#### TASK BRIEF
Would you transcribe the entries below word for word, omitting all images?

#### RECORDED INFORMATION
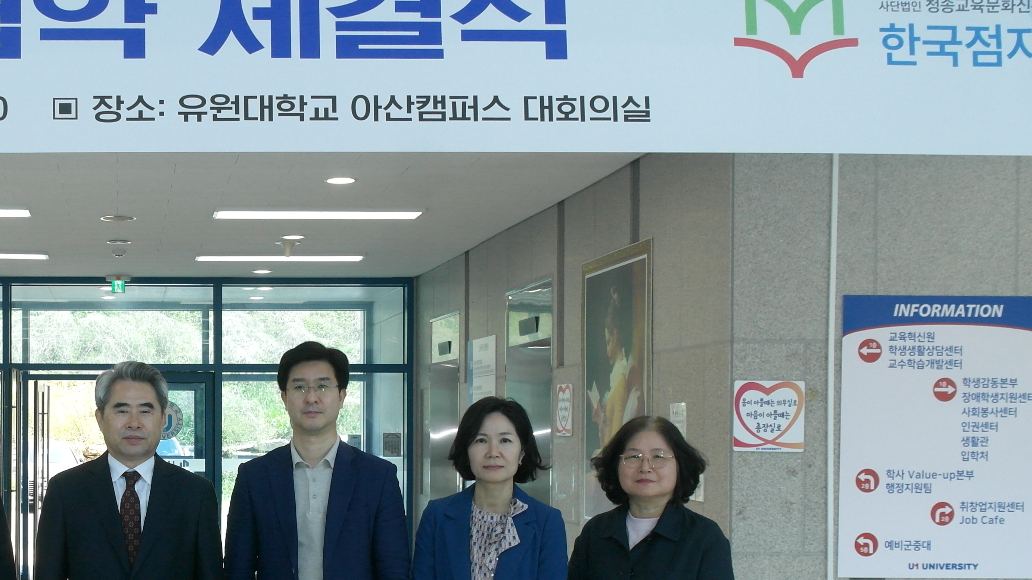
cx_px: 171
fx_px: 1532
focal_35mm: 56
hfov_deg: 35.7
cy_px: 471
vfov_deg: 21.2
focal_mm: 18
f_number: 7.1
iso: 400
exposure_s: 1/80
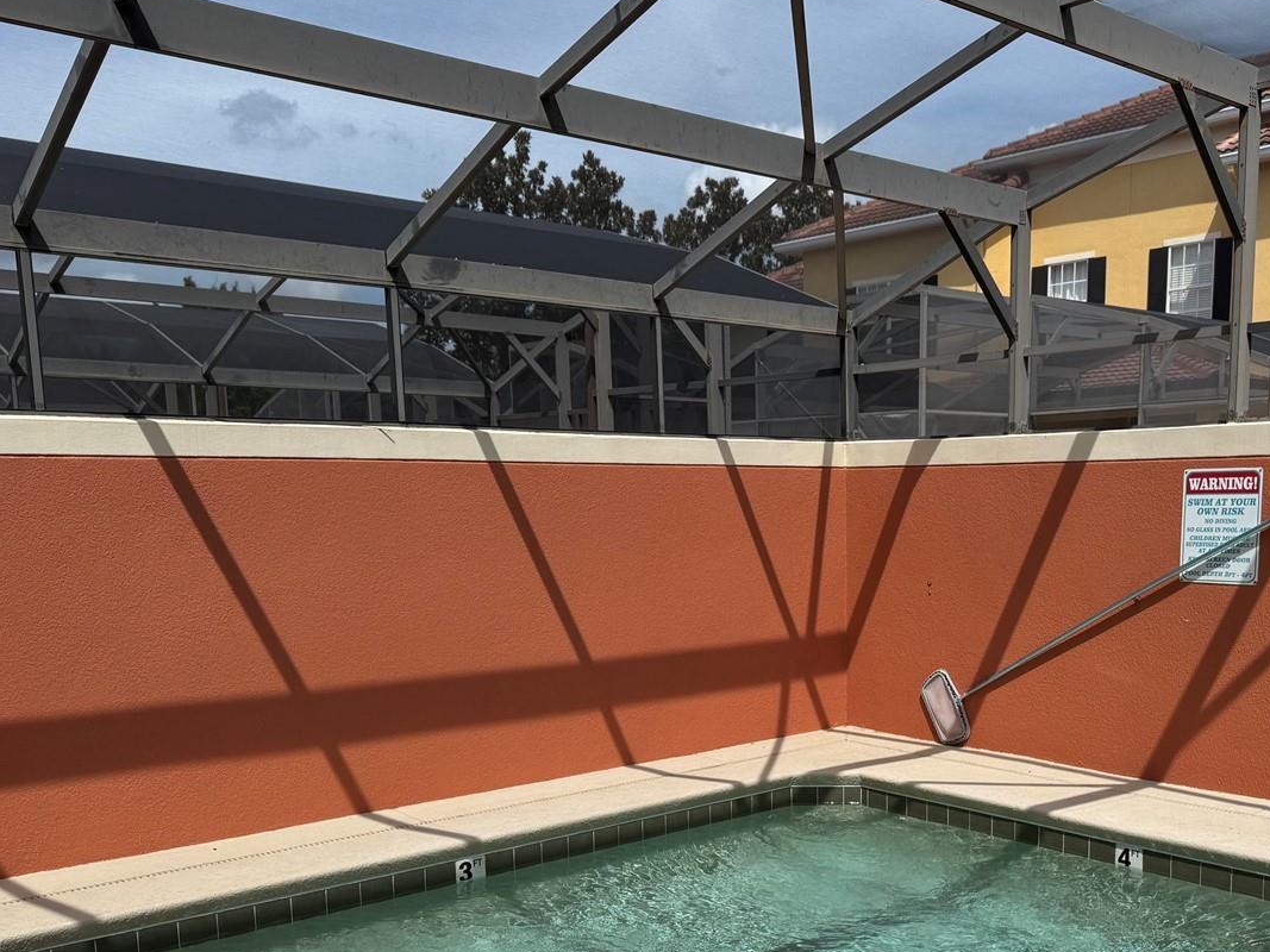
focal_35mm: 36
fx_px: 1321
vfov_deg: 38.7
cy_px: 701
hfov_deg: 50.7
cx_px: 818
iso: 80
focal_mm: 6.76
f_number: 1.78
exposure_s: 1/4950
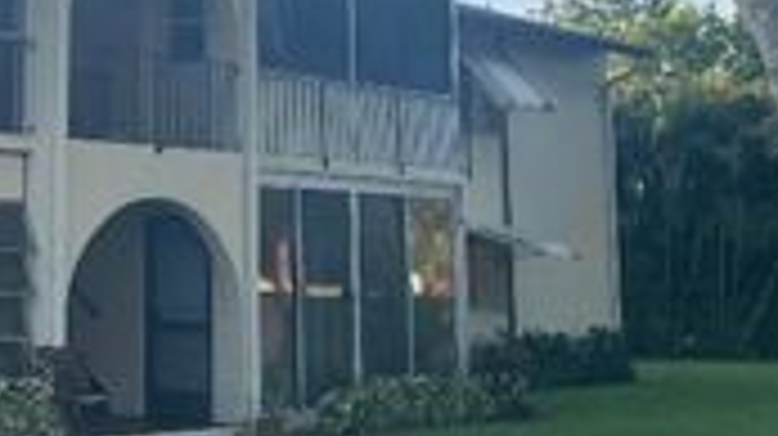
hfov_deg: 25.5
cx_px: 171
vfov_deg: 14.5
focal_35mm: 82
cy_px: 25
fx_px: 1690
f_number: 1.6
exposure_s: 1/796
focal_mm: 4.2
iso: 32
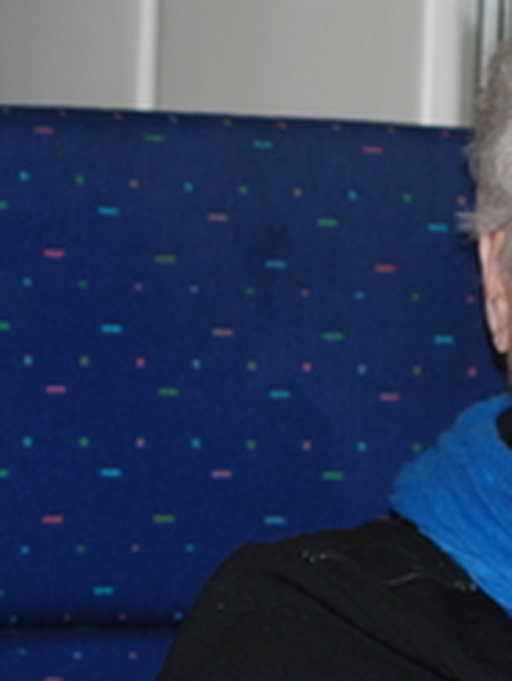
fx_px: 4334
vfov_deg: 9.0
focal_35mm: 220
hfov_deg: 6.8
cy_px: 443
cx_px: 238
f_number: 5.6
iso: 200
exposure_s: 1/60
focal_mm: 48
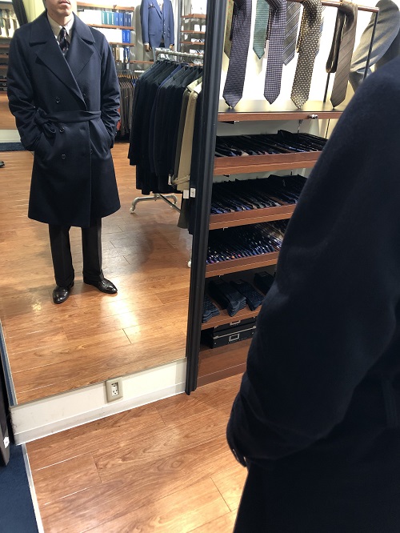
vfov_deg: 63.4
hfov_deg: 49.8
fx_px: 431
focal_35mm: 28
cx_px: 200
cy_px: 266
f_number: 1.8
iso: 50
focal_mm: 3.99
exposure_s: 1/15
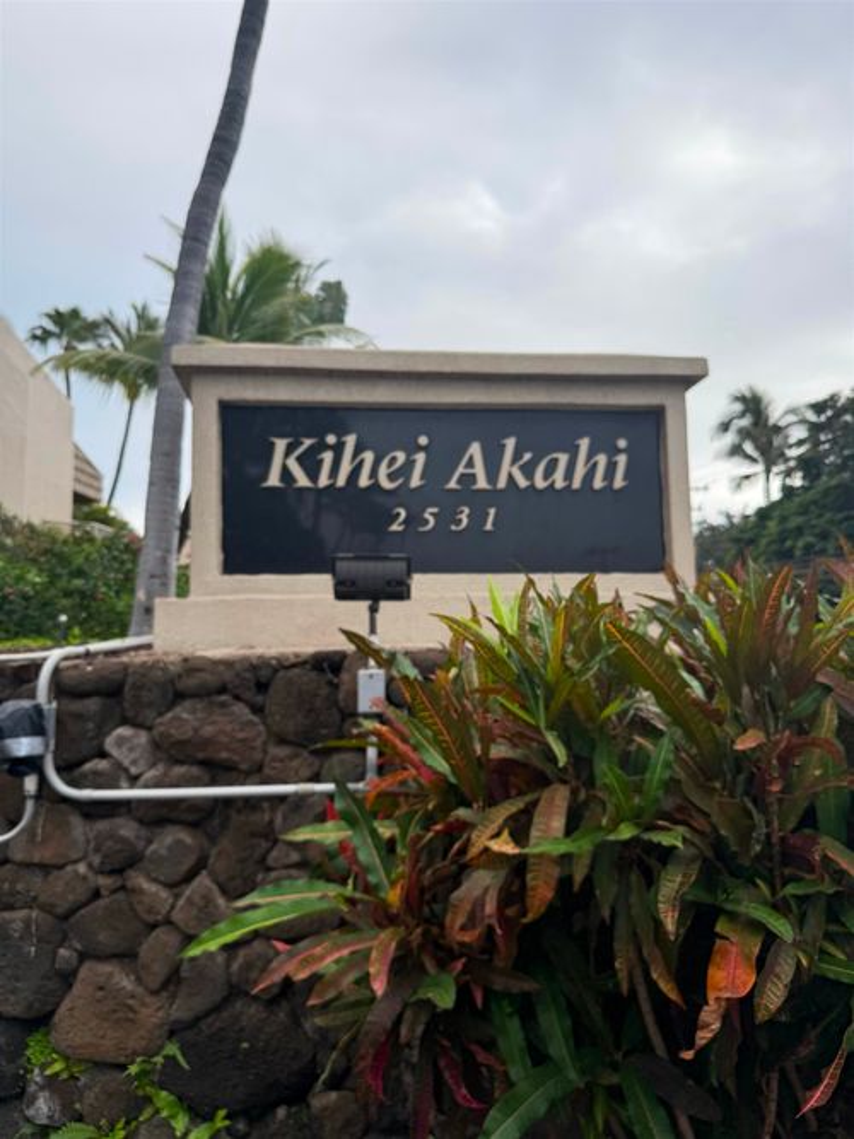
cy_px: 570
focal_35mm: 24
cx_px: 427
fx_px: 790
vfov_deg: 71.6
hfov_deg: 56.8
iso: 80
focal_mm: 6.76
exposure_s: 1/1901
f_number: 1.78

#### ANSWER SECTION
cx_px: 171
fx_px: 1532
focal_35mm: 56
hfov_deg: 35.7
cy_px: 471
vfov_deg: 21.2
focal_mm: 18
f_number: 7.1
iso: 400
exposure_s: 1/80
focal_35mm: 36
fx_px: 1321
vfov_deg: 38.7
cy_px: 701
hfov_deg: 50.7
cx_px: 818
iso: 80
focal_mm: 6.76
f_number: 1.78
exposure_s: 1/4950
hfov_deg: 25.5
cx_px: 171
vfov_deg: 14.5
focal_35mm: 82
cy_px: 25
fx_px: 1690
f_number: 1.6
exposure_s: 1/796
focal_mm: 4.2
iso: 32
fx_px: 4334
vfov_deg: 9.0
focal_35mm: 220
hfov_deg: 6.8
cy_px: 443
cx_px: 238
f_number: 5.6
iso: 200
exposure_s: 1/60
focal_mm: 48
vfov_deg: 63.4
hfov_deg: 49.8
fx_px: 431
focal_35mm: 28
cx_px: 200
cy_px: 266
f_number: 1.8
iso: 50
focal_mm: 3.99
exposure_s: 1/15
cy_px: 570
focal_35mm: 24
cx_px: 427
fx_px: 790
vfov_deg: 71.6
hfov_deg: 56.8
iso: 80
focal_mm: 6.76
exposure_s: 1/1901
f_number: 1.78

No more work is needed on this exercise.